After two years, it requires that the state produce separate tests in Algebra II and English III that will be optional for school districts to administer and won’t count toward a school or district’s accountability rating scale.
The shakeup comes amid a backlash against what students, parents, teachers and even school administrators say was over-testing. But leading business groups have worried that cutting back on testing requirements too much could ultimately leave Texas students ill-prepared for the demanding jobs of tomorrow.
The reconciled bill is also designed to free high school students from so many curriculum requirements, thus giving them the flexibility to focus on career and technical training for jobs that are well-paid but don’t necessarily require going to college.
It replaces the current academic plan requiring students to take four years each of math, science, social studies and English with one that only mandates three years of math, science, and social studies. It also is meant to offer courses in math and science geared more toward career training.
But the plan also establishes a “foundation” diploma that allows students to avoid taking four years of math and science and skip upper-level classes like Algebra II, which higher education experts say is a key predictor to success in college.
Those opting for the base plan, though, won’t be allowed to qualify for automatic admission into the state’s public universities under current law admitting the top 10 percent of graduating classes.
Meanwhile, the state currently has 209 charters.

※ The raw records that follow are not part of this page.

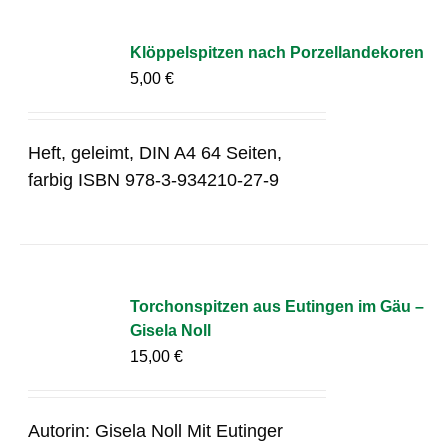
Klöppelspitzen nach Porzellandekoren
5,00
€
Heft, geleimt, DIN A4 64 Seiten,
farbig ISBN 978-3-934210-27-9
Torchonspitzen aus Eutingen im Gäu –
Gisela Noll
15,00
€
Autorin: Gisela Noll Mit Eutinger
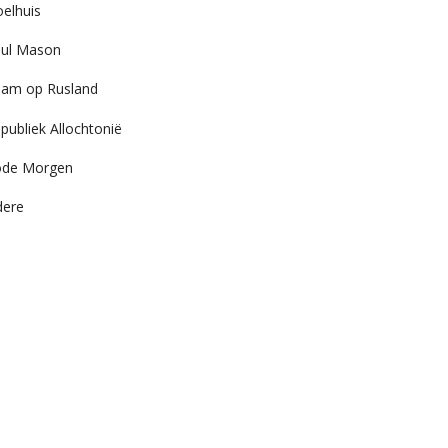
elhuis
ul Mason
am op Rusland
publiek Allochtonië
ode Morgen
dere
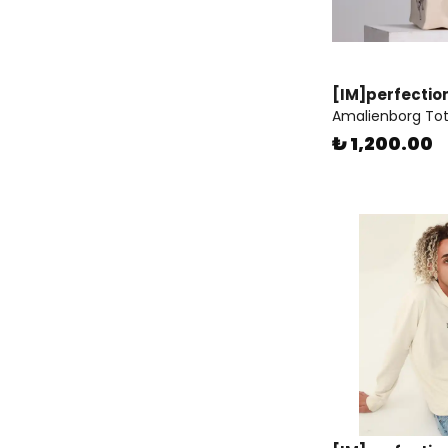
[IM]perfection
Amalienborg Tot
₺ 1,200.00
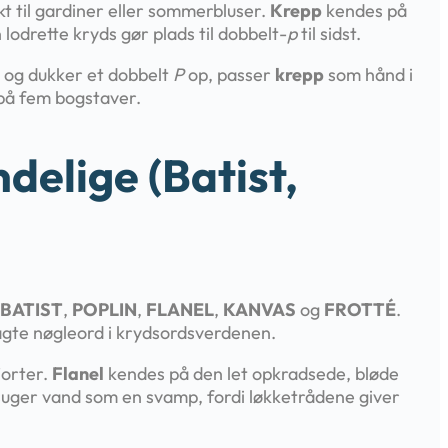
kt til gardiner eller sommerbluser.
Krepp
kendes på
lodrette kryds gør plads til dobbelt-
p
til sidst.
; og dukker et dobbelt
P
op, passer
krepp
som hånd i
 på fem bogstaver.
delige (batist,
BATIST
,
POPLIN
,
FLANEL
,
KANVAS
og
FROTTÉ
.
lagte nøgleord i krydsordsverdenen.
jorter.
Flanel
kendes på den let opkradsede, bløde
uger vand som en svamp, fordi løkketrådene giver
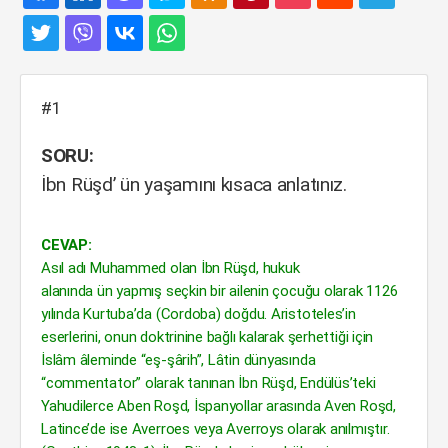
#1
SORU:
İbn Rüşd’ ün yaşamını kısaca anlatınız.
CEVAP:
Asıl adı Muhammed olan İbn Rüşd, hukuk
alanında ün yapmış seçkin bir ailenin çocuğu olarak 1126
yılında Kurtuba’da (Cordoba) doğdu. Aristoteles’in
eserlerini, onun doktrinine bağlı kalarak şerhettiği için
İslâm âleminde “eş-şârih”, Lâtin dünyasında
“commentator” olarak tanınan İbn Rüşd, Endülüs’teki
Yahudilerce Aben Roşd, İspanyollar arasında Aven Roşd,
Latince’de ise Averroes veya Averroys olarak anılmıştır.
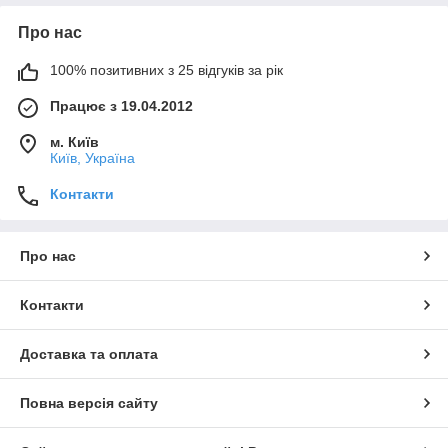
Про нас
100% позитивних з 25 відгуків за рік
Працює з 19.04.2012
м. Київ
Київ, Україна
Контакти
Про нас
Контакти
Доставка та оплата
Повна версія сайту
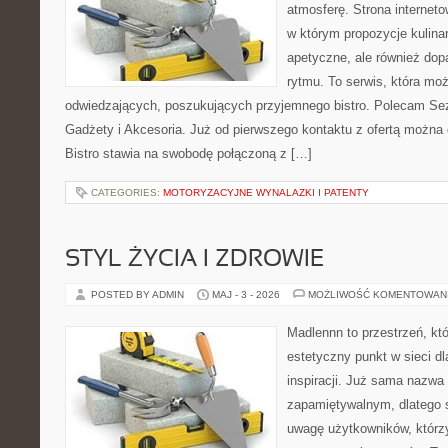
atmosferę. Strona interneto
w którym propozycje kulinar
apetyczne, ale również do
rytmu. To serwis, która mo
odwiedzających, poszukujących przyjemnego bistro. Polecam Se
Gadżety i Akcesoria. Już od pierwszego kontaktu z ofertą można 
Bistro stawia na swobodę połączoną z […]
CATEGORIES:
MOTORYZACYJNE WYNALAZKI I PATENTY
STYL ŻYCIA I ZDROWIE
POSTED BY ADMIN
MAJ - 3 - 2026
MOŻLIWOŚĆ KOMENTOWAN
Madlennn to przestrzeń, kt
estetyczny punkt w sieci d
inspiracji. Już sama nazwa
zapamiętywalnym, dlatego 
uwagę użytkowników, którzy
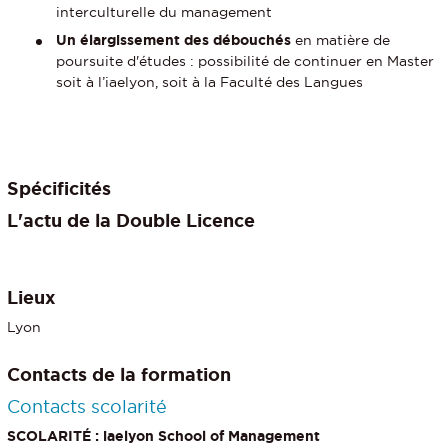
interculturelle du management
Un élargissement des débouchés
en matière de
poursuite d'études : possibilité de continuer en Master
soit à l’iaelyon, soit à la Faculté des Langues
Spécificités
L'actu de la Double Licence
Lieux
Lyon
Contacts de la formation
Contacts scolarité
SCOLARITÉ : iaelyon School of Management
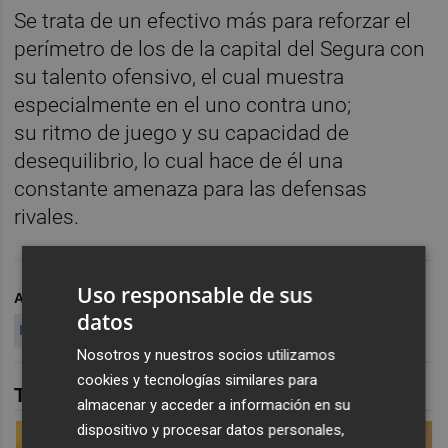
Se trata de un efectivo más para reforzar el
perímetro de los de la capital del Segura con
su talento ofensivo, el cual muestra
especialmente en el uno contra uno;
su ritmo de juego y su capacidad de
desequilibrio, lo cual hace de él una
constante amenaza para las defensas
rivales.
Uso responsable de sus
ARCHIVADO EN
BALONCESTO
UCAM MURCIA CB
datos
LIGA ENDESA
Nosotros y nuestros socios utilizamos
cookies y tecnologías similares para
TAMBIÉN TE PUEDE INTERESAR
almacenar y acceder a información en su
dispositivo y procesar datos personales,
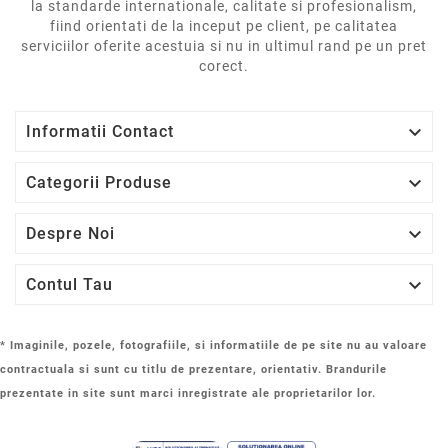
la standarde internationale, calitate si profesionalism,
fiind orientati de la inceput pe client, pe calitatea
serviciilor oferite acestuia si nu in ultimul rand pe un pret
corect.

Informatii Contact

Categorii Produse

Despre Noi

Contul Tau
* Imaginile, pozele, fotografiile, si informatiile de pe site nu au valoare
contractuala si sunt cu titlu de prezentare, orientativ. Brandurile
prezentate in site sunt marci inregistrate ale proprietarilor lor.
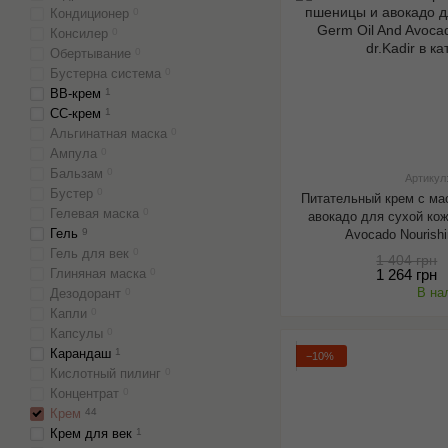
Кондиционер
0
Консилер
0
Обертывание
0
Бустерна система
0
BB-крем
1
CC-крем
1
Альгинатная маска
0
Ампула
0
Бальзам
0
Артикул
Бустер
0
Питательный крем с ма
Гелевая маска
0
авокадо для сухой кож
Гель
9
Avocado Nourishi
Гель для век
0
1 404 грн
Глиняная маска
0
1 264 грн
В на
Дезодорант
0
Капли
0
Капсулы
0
Карандаш
1
−10%
Кислотный пилинг
0
Концентрат
0
Крем
44
Крем для век
1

Because operators can use a single charter to run multiple campuses, though, Texas has about 500 total charter schools educating about 154,000 children, or 3 percent of its 5 million-plus public school students.
The Senate charter school bill increased the cap to 305 by September 2019. Though the House version included a maximum of just 275 over time, the conference committee opted to approve a cap of 305 — a move that may anger some lawmakers in the lower chamber.
The reconciled version also may not count proven, out-of-state charter operators who want to run multiple campuses in Texas against the cap, and exempts special “drop-out recovery” charters that specialize in getting students who have previously abandoned their studies to return to school. That could free up still more space for additional charters.
Patrick is the Legislature’s leading advocate for school choice. He said Saturday, “I would have liked to see the cap lifted entirely, but I’m just one of the 181 members.” He was counting all lawmakers in both the House and Senate.